(Dataset records)

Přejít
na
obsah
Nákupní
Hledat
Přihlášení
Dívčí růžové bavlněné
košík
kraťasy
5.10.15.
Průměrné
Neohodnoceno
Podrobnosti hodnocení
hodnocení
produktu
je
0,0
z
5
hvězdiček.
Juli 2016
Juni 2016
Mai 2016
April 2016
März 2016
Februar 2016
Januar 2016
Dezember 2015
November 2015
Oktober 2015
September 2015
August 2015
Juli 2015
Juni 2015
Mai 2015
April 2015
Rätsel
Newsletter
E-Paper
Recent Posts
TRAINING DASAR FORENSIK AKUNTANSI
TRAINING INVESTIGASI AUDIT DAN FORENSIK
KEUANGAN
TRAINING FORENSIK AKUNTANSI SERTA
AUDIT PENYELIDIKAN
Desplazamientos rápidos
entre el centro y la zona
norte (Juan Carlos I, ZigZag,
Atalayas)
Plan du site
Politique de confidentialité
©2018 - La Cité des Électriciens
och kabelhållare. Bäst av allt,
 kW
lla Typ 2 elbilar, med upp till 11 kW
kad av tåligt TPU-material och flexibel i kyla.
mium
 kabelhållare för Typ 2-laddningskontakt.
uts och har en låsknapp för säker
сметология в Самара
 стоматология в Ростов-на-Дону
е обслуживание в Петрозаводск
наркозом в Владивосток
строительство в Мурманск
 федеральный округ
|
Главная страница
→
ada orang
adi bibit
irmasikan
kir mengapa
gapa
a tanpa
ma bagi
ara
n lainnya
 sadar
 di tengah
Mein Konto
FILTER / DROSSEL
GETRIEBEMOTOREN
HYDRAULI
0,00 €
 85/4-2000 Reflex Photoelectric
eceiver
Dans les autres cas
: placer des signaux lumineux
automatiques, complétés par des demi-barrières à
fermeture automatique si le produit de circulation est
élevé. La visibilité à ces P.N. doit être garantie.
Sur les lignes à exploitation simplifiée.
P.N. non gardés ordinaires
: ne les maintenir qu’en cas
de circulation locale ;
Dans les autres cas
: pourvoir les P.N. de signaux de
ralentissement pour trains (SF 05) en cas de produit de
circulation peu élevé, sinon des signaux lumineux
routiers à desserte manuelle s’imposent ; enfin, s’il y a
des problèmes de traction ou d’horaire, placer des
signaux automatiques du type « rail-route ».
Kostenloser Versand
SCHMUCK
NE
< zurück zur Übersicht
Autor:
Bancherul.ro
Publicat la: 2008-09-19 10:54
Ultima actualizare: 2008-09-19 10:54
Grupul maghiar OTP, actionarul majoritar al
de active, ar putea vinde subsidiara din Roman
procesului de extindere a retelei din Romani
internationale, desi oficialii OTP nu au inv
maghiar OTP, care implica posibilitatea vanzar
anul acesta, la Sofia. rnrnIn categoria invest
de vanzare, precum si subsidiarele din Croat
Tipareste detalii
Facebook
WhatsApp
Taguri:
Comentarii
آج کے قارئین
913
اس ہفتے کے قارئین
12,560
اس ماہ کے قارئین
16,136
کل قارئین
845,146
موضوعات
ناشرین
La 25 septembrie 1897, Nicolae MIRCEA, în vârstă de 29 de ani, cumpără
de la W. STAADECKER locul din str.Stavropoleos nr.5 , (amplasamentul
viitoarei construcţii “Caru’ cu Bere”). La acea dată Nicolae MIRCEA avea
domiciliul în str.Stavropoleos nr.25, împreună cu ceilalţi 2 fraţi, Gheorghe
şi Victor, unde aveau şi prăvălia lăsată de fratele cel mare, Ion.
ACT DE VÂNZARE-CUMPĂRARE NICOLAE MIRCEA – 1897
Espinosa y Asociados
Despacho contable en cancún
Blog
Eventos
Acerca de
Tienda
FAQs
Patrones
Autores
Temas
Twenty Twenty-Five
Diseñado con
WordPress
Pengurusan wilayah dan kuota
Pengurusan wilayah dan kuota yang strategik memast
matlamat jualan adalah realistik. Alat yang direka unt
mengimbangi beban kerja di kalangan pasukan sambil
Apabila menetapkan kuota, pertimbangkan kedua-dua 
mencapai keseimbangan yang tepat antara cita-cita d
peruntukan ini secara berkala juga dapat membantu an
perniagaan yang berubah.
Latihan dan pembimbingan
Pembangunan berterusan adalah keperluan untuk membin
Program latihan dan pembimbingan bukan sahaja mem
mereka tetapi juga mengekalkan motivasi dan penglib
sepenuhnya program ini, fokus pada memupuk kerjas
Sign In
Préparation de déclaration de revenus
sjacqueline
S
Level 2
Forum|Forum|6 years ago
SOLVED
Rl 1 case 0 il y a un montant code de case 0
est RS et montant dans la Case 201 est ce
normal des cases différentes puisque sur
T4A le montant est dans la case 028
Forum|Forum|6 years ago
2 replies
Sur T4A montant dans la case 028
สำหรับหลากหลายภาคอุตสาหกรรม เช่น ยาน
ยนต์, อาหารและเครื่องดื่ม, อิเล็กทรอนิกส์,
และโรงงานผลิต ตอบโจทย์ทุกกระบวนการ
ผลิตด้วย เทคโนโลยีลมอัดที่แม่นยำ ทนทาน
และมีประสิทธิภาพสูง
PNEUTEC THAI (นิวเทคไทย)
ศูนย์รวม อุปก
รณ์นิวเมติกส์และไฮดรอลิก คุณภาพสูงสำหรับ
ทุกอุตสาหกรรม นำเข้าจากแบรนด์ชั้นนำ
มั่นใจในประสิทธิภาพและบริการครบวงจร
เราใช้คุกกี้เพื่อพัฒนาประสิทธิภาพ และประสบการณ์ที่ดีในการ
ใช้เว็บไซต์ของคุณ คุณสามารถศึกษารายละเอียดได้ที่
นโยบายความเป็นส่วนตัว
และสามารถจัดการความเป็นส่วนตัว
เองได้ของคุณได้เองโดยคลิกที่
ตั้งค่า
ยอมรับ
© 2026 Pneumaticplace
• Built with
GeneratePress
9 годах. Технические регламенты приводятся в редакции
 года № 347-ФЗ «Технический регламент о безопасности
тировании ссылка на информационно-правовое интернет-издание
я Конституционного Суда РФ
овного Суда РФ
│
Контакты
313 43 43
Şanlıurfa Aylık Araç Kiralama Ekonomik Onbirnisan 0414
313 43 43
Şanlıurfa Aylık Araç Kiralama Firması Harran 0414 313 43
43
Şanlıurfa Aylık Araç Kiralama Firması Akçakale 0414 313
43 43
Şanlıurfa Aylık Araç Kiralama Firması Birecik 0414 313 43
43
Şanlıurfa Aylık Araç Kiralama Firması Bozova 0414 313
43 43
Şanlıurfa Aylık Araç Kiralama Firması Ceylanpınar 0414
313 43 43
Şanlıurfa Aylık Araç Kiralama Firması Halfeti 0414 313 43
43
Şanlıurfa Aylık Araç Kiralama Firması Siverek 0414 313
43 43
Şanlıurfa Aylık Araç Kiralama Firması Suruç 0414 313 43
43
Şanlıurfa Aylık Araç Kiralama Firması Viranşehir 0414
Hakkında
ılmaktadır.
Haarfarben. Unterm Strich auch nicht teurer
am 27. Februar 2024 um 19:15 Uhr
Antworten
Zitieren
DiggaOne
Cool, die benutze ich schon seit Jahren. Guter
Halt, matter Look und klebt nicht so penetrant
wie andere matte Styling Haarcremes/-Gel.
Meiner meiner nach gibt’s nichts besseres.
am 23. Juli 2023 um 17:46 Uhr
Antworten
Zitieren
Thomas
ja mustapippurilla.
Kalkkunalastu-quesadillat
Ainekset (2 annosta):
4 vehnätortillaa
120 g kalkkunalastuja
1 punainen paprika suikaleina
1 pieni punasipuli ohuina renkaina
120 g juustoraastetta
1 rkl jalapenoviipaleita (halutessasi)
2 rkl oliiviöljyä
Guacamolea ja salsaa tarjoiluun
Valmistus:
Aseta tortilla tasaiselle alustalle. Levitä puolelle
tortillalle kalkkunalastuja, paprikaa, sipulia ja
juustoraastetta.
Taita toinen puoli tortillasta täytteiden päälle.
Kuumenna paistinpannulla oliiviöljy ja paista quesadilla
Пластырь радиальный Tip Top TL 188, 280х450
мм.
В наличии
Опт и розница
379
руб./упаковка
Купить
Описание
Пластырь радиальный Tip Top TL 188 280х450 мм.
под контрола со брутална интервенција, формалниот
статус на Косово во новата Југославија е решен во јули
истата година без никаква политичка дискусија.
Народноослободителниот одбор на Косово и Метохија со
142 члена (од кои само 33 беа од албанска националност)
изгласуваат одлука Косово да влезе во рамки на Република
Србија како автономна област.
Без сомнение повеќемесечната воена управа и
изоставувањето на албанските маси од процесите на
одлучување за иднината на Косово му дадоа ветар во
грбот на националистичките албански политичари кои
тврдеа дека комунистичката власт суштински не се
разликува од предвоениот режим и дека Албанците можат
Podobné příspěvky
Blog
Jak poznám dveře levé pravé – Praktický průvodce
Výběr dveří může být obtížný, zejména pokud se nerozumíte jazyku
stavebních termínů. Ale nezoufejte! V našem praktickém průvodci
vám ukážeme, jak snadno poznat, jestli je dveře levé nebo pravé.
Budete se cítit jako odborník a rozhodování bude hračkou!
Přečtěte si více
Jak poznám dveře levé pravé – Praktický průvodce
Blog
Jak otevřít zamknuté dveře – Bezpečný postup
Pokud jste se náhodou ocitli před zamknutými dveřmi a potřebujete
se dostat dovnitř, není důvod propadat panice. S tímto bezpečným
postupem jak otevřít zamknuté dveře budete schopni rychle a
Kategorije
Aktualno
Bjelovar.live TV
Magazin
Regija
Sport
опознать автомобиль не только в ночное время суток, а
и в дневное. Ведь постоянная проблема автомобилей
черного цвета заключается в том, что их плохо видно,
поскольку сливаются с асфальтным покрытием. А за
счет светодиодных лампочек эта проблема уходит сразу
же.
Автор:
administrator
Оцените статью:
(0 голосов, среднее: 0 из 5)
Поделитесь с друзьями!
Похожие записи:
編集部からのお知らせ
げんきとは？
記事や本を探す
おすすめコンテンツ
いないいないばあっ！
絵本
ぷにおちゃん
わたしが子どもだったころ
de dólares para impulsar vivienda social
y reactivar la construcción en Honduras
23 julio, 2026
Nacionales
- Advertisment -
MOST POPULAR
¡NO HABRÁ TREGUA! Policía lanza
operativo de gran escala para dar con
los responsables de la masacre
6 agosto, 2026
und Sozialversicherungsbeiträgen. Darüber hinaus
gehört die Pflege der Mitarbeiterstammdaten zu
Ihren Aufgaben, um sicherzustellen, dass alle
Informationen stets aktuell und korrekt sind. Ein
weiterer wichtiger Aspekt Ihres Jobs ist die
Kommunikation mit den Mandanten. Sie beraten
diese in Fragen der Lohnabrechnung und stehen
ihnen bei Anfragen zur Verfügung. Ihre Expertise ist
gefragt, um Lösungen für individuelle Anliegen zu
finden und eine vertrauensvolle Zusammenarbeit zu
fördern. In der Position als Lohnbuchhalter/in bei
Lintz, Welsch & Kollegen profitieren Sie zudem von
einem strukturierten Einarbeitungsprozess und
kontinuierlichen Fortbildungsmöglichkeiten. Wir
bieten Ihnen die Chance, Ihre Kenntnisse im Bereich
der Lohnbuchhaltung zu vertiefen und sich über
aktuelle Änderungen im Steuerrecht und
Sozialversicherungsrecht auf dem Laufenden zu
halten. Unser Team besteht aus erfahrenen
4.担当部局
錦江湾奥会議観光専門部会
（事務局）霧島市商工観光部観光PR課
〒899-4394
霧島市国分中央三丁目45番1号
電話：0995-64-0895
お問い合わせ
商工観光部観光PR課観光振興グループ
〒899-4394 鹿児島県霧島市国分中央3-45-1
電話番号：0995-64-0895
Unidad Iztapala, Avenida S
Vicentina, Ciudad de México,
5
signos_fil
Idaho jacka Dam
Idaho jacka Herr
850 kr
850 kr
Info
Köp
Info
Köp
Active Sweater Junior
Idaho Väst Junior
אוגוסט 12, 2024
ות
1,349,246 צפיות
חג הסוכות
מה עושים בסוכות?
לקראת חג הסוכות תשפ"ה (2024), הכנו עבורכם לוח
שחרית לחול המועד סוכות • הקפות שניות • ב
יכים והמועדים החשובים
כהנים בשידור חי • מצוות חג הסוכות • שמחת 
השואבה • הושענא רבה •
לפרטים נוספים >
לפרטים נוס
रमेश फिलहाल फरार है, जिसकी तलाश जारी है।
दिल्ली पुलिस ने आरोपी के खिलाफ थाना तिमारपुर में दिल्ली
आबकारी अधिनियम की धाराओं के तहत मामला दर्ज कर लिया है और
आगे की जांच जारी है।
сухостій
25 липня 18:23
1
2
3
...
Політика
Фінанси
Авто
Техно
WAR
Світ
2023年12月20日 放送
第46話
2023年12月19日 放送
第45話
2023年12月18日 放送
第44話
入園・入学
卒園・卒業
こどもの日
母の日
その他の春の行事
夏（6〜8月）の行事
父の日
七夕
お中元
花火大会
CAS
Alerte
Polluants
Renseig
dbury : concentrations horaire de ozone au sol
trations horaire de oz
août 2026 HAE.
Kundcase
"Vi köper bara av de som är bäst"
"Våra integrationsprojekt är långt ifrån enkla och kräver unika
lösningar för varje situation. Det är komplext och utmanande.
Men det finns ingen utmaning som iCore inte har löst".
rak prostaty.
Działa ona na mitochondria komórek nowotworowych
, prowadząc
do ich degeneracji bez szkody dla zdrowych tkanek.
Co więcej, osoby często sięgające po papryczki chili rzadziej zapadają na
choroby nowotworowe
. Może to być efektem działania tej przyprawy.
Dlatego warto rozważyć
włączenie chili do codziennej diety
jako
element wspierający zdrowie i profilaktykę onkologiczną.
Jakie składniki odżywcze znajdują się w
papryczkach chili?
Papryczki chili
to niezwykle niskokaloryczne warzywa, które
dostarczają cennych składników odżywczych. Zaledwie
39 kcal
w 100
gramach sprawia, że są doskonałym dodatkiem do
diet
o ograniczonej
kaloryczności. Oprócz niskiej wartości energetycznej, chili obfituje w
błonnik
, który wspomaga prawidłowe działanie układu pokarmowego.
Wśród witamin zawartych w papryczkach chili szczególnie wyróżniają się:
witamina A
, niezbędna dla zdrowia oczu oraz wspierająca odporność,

(End Dataset records)

(Job item) Report each line of the listing above that uses the word "circulation".

(Solved exercise)
fermeture automatique si le produit de circulation est
de circulation locale ;
circulation peu élevé, sinon des signaux lumineux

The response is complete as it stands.